Current methods: Incomplete at best, misleading at worst

Your organization may measure supply costs as a percentage of revenue or of total expense, or per adjusted patient days or per adjusted discharge. Used consistently, these measurements can track performance over time within your organization ("internal benchmarking"). However, these metrics provide limited information and cannot be used to compare your facility with another – even within the same health system ("external benchmarking").

Flaws exist with each of these popular metrics, especially when used for external benchmarking. These measurements assume that all hospitals and health systems perform the same cases – in type and proportion. This is obviously not realistic.

Some hospitals admit a high percentage of their patients for supply-intensive procedures such as spinal fusion, pacemakers/AICDs or joint replacements. Others see a higher proportion of their patients admitted for normal vaginal deliveries, pneumonia or congestive heart failure – far less "supplies-intense" admissions. Logic dictates that the supply expense will be relative to patient types. Unfortunately, current supply metrics may put unlike facilities in the same "peer group" using unrelated measurements.

Furthermore, measuring supply expense as a percentage of adjusted patient days, for example, may actually be counterproductive. A hospital with an inefficient, higher average length of stay (ALOS) will appear to be more supply-efficient, because supply costs are spread out over a higher ALOS in the metric. This creates an inaccurate snapshot of supply chain efficiency.

Case Mix Index adjustment is not the solution

One common mechanism used in an attempt to level the playing field is the Case Mix Index (CMI). CMI was originally created to "weight" patient admissions for reimbursement for the entire scope of patient care. It was never intended as a predictor of that slice of patient care cost related to supplies.

Here’s one striking example of how CMI doesn’t work to predict supply expense: DRG 520 (a spinal fusion surgery patient) has a case weight of 1.63. DRG 121 (treatment of a heart attack patient) has a case weight of 1.62.

DRG 520 involves setting up an operating room for a procedure that includes the implantation of expensive hardware plus the usual O.R. supply costs, in a multi-day length of stay.

DRG 121, on the other hand, includes at most a diagnostic cath procedure (no stent), in a multi-day LOS. DRG 121 averages only $942 in supply costs. So while these two DRGs share a virtually identical Case Weight, their expected use of supplies differs by a factor of five.

Time for a new supply performance metric

To enable credible external benchmarking, a new supply cost metric must factor in a facility’s unique patient mix, and then account for the expected average supply costs of those patients. Expected average supply costs will be more reliable if they are derived from analysis of a large number of facilities.

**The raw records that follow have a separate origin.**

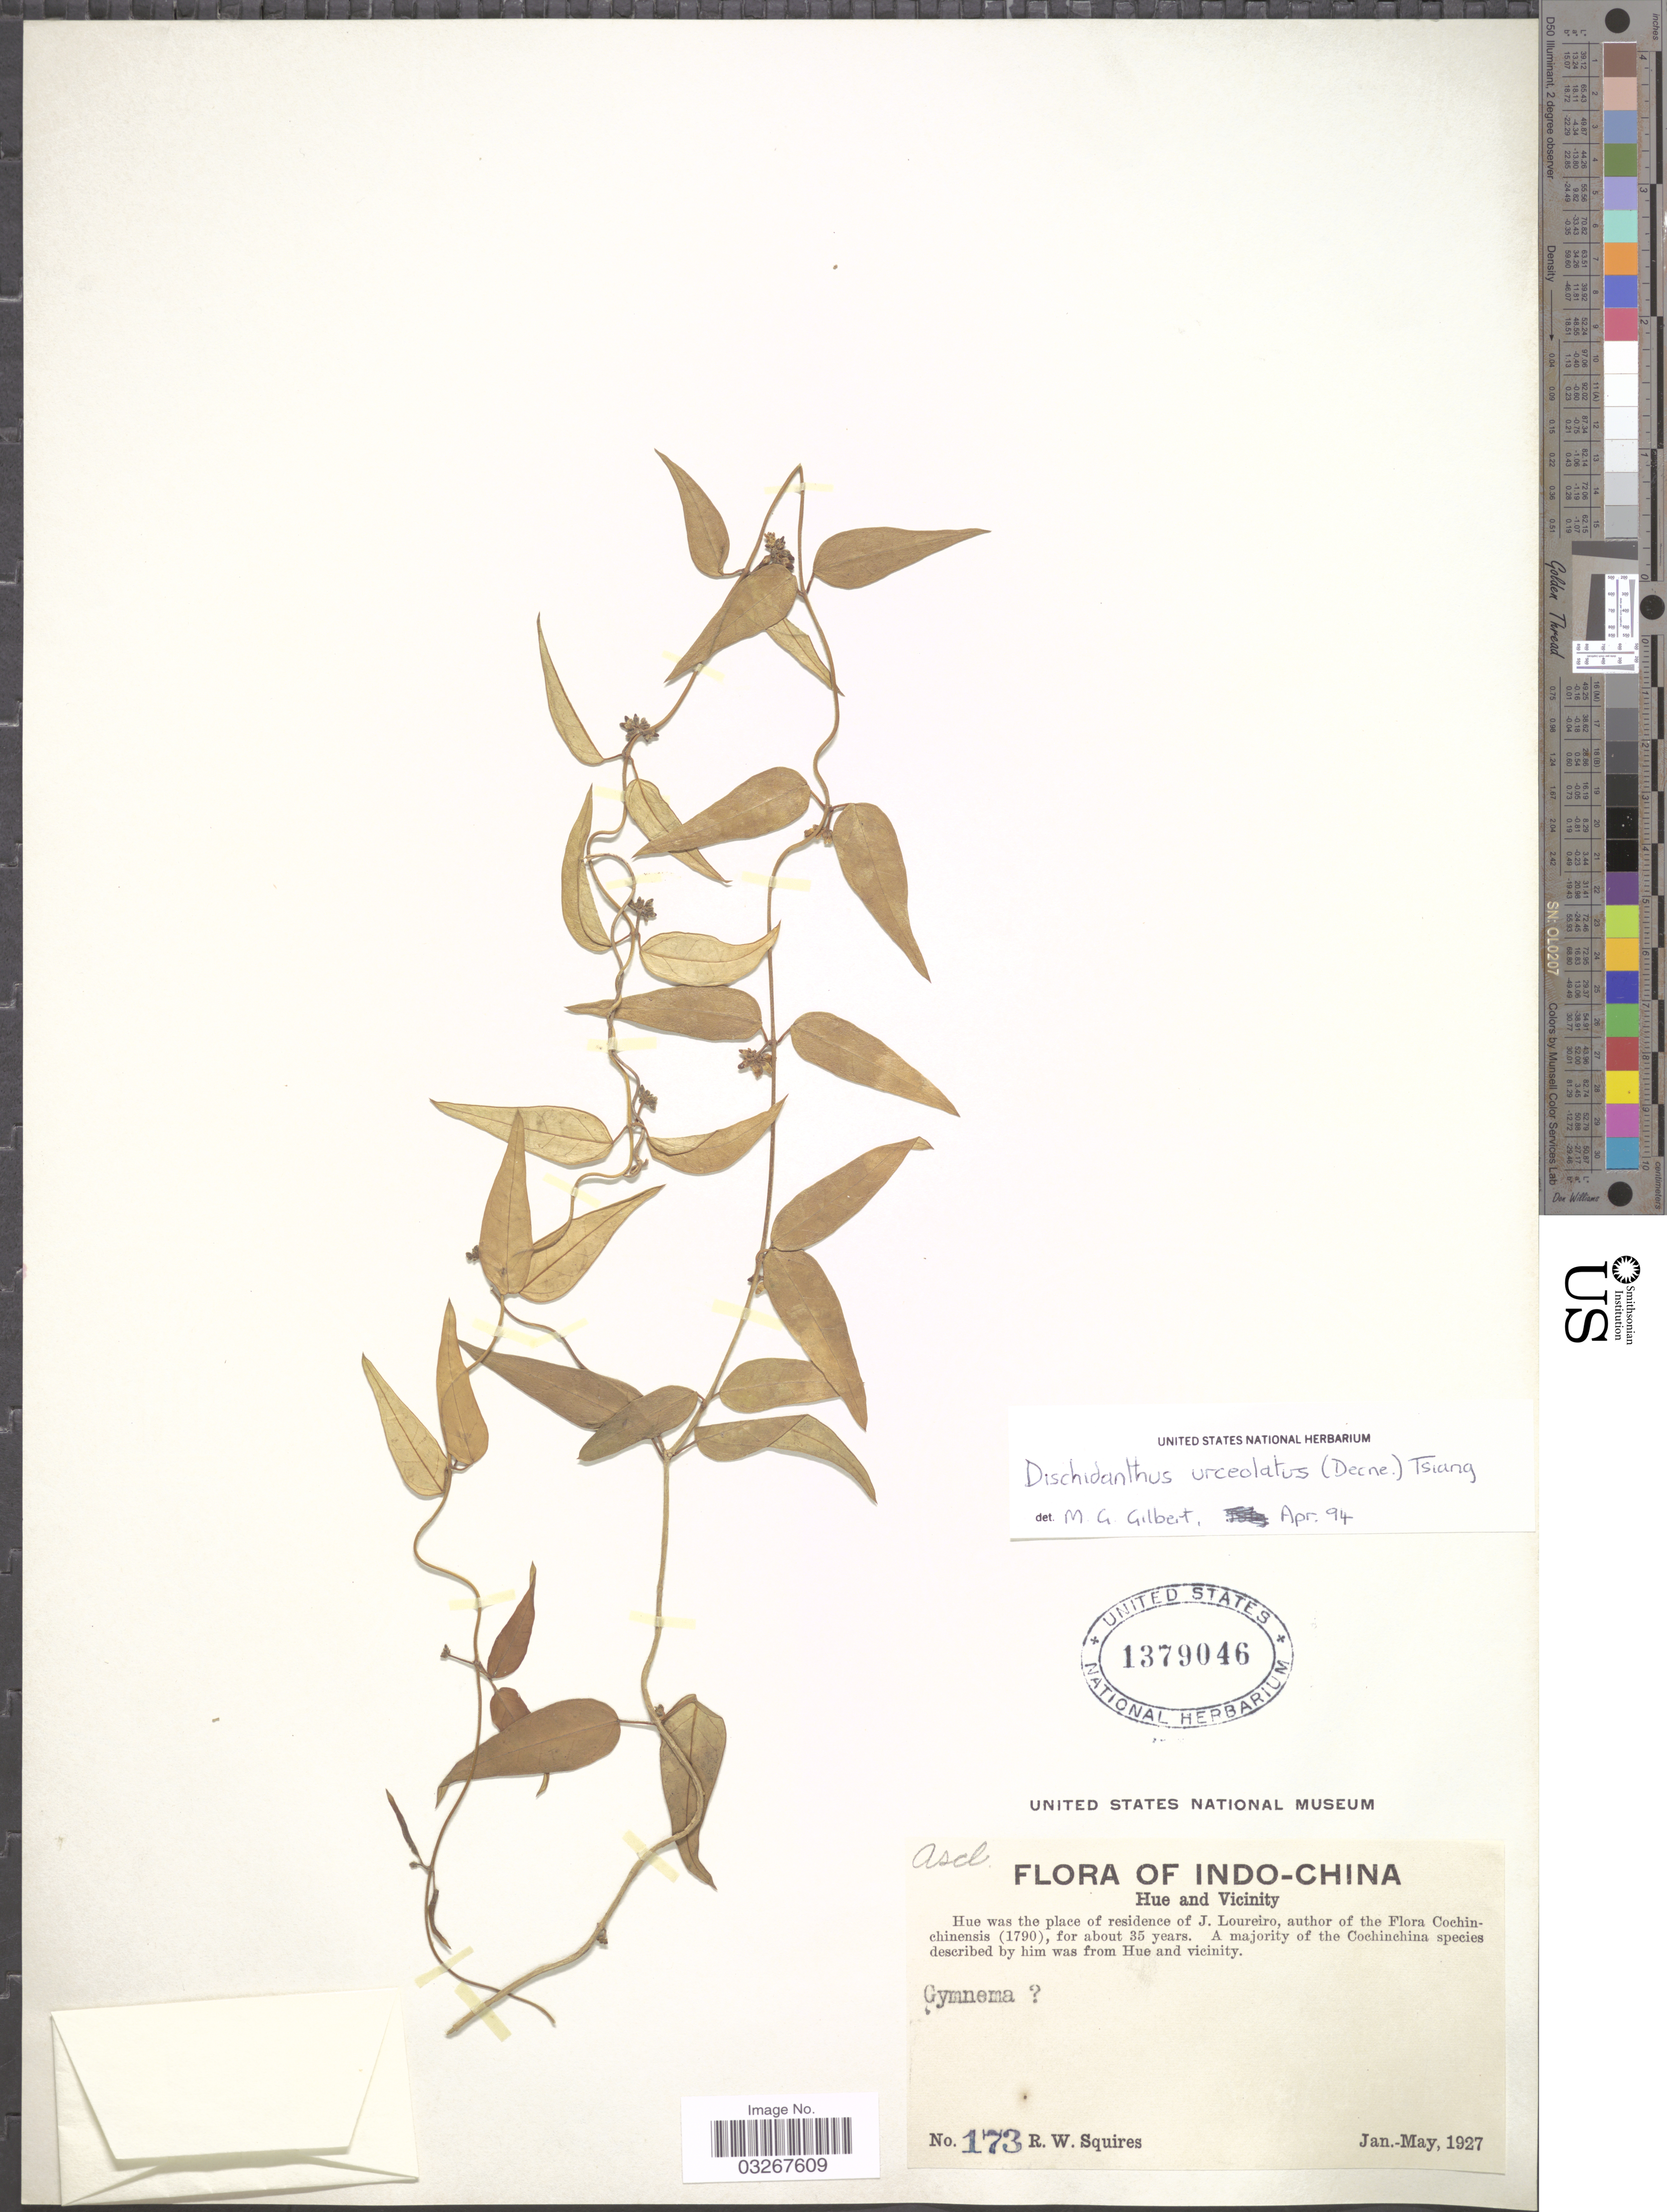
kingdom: Plantae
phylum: Tracheophyta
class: Magnoliopsida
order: Gentianales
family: Apocynaceae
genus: Dischidanthus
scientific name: Dischidanthus urceolatus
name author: (Decne.) Tsiang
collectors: R. Squires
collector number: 173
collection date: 1927-01/1927-05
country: Vietnam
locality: Indo-China, Hue and Vicinity.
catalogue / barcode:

Consider the following example. Aspen Healthcare Metrics compared the supply intensity of a five-hospital system with the average supply intensity of a sample of 1,400 acute care hospitals nationwide. We analyzed the actual acquisition costs for all medical/surgical implants, pharmaceuticals and miscellaneous supplies for all 540 inpatient DRGs.

In our analysis, the IDN had a CMI 9.1 percent higher than the national average. However, when standardized supply cost data was applied, the difference between the national average and the health system was a whopping 47 percent higher. Materials managers were in the crosshairs.1

But further analysis revealed why this health system’s supply costs were 47 percent higher than the national average, although its CMI was just 9 percent higher: The health system treated more patients in certain supply-intensive DRGs and service lines than the national average.

For example, this health system has 33 percent more total joint procedures, 48 percent more pacemakers/AICDs , 123 percent more lumbar fusion cases, and 229 percent more drug-eluting stent admissions than the national average. These procedures are some of the most intensive supply consumers. Ultimately, further analysis quantified that supply cost management was in fact quite efficient when patient mix was accounted for.

So before supply chain managers are penalized unfairly, their organizations should explore more reasonable and rigorous metrics of supply chain efficiency. Ultimately, it all gets down to patient care. HPN

References:

1. Aspen Healthcare Metrics analysis of average supply costs for DRGs 520 and 121, www.aspenhealthcare.com.

2. The ALOS for this health system was 12 percent lower than our national average. This efficiency would actually penalize the IDN in any supply cost per patient day analysis as mentioned earlier.